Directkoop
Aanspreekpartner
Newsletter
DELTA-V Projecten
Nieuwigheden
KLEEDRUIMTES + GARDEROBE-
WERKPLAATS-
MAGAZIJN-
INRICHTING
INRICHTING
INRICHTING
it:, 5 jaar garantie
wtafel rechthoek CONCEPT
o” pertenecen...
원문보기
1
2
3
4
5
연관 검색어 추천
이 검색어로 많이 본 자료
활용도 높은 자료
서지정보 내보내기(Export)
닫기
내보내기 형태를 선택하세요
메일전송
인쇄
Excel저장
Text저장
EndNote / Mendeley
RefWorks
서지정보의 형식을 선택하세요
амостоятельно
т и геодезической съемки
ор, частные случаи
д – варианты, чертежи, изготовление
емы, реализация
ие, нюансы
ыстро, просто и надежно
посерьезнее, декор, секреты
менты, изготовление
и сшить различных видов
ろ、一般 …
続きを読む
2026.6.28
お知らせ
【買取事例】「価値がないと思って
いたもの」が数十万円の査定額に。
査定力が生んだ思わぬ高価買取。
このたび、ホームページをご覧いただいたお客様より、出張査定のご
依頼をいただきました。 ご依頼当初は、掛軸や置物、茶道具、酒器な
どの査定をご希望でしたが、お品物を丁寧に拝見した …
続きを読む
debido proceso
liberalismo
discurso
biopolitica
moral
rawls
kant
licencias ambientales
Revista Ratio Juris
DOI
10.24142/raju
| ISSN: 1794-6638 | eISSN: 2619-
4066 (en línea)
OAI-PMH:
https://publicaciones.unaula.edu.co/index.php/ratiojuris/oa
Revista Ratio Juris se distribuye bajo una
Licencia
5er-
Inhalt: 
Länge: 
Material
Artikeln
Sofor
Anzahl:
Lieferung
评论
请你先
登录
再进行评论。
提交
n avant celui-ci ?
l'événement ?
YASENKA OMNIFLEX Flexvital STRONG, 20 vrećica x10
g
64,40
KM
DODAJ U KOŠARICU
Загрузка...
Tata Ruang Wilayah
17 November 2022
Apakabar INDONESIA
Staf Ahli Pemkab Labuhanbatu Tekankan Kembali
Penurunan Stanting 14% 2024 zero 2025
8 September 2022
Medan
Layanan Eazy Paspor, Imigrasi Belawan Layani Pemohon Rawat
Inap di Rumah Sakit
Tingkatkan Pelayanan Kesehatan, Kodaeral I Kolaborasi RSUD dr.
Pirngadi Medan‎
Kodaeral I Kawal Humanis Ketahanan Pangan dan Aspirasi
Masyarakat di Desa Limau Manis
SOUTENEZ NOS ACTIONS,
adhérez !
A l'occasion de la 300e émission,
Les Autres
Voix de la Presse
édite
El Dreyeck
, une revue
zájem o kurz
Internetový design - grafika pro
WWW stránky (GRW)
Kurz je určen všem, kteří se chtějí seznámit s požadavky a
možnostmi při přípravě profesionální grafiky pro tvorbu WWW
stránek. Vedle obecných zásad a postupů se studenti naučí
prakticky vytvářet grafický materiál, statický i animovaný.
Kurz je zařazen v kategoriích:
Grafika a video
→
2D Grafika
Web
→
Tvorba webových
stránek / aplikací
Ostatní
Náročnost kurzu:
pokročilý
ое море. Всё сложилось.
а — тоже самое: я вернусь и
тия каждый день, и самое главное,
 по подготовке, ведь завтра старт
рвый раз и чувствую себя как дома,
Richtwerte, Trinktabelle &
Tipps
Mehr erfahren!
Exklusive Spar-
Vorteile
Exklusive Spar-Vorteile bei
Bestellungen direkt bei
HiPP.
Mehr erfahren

• **Request**: Repeat every line of text in all of the rows above without changing anything.

• **Output for this task**:
Directkoop
Aanspreekpartner
Newsletter
DELTA-V Projecten
Nieuwigheden
KLEEDRUIMTES + GARDEROBE-
WERKPLAATS-
MAGAZIJN-
INRICHTING
INRICHTING
INRICHTING
it:, 5 jaar garantie
wtafel rechthoek CONCEPT
o” pertenecen...
원문보기
1
2
3
4
5
연관 검색어 추천
이 검색어로 많이 본 자료
활용도 높은 자료
서지정보 내보내기(Export)
닫기
내보내기 형태를 선택하세요
메일전송
인쇄
Excel저장
Text저장
EndNote / Mendeley
RefWorks
서지정보의 형식을 선택하세요
амостоятельно
т и геодезической съемки
ор, частные случаи
д – варианты, чертежи, изготовление
емы, реализация
ие, нюансы
ыстро, просто и надежно
посерьезнее, декор, секреты
менты, изготовление
и сшить различных видов
ろ、一般 …
続きを読む
2026.6.28
お知らせ
【買取事例】「価値がないと思って
いたもの」が数十万円の査定額に。
査定力が生んだ思わぬ高価買取。
このたび、ホームページをご覧いただいたお客様より、出張査定のご
依頼をいただきました。 ご依頼当初は、掛軸や置物、茶道具、酒器な
どの査定をご希望でしたが、お品物を丁寧に拝見した …
続きを読む
debido proceso
liberalismo
discurso
biopolitica
moral
rawls
kant
licencias ambientales
Revista Ratio Juris
DOI
10.24142/raju
| ISSN: 1794-6638 | eISSN: 2619-
4066 (en línea)
OAI-PMH:
https://publicaciones.unaula.edu.co/index.php/ratiojuris/oa
Revista Ratio Juris se distribuye bajo una
Licencia
5er-
Inhalt: 
Länge: 
Material
Artikeln
Sofor
Anzahl:
Lieferung
评论
请你先
登录
再进行评论。
提交
n avant celui-ci ?
l'événement ?
YASENKA OMNIFLEX Flexvital STRONG, 20 vrećica x10
g
64,40
KM
DODAJ U KOŠARICU
Загрузка...
Tata Ruang Wilayah
17 November 2022
Apakabar INDONESIA
Staf Ahli Pemkab Labuhanbatu Tekankan Kembali
Penurunan Stanting 14% 2024 zero 2025
8 September 2022
Medan
Layanan Eazy Paspor, Imigrasi Belawan Layani Pemohon Rawat
Inap di Rumah Sakit
Tingkatkan Pelayanan Kesehatan, Kodaeral I Kolaborasi RSUD dr.
Pirngadi Medan‎
Kodaeral I Kawal Humanis Ketahanan Pangan dan Aspirasi
Masyarakat di Desa Limau Manis
SOUTENEZ NOS ACTIONS,
adhérez !
A l'occasion de la 300e émission,
Les Autres
Voix de la Presse
édite
El Dreyeck
, une revue
zájem o kurz
Internetový design - grafika pro
WWW stránky (GRW)
Kurz je určen všem, kteří se chtějí seznámit s požadavky a
možnostmi při přípravě profesionální grafiky pro tvorbu WWW
stránek. Vedle obecných zásad a postupů se studenti naučí
prakticky vytvářet grafický materiál, statický i animovaný.
Kurz je zařazen v kategoriích:
Grafika a video
→
2D Grafika
Web
→
Tvorba webových
stránek / aplikací
Ostatní
Náročnost kurzu:
pokročilý
ое море. Всё сложилось.
а — тоже самое: я вернусь и
тия каждый день, и самое главное,
 по подготовке, ведь завтра старт
рвый раз и чувствую себя как дома,
Richtwerte, Trinktabelle &
Tipps
Mehr erfahren!
Exklusive Spar-
Vorteile
Exklusive Spar-Vorteile bei
Bestellungen direkt bei
HiPP.
Mehr erfahren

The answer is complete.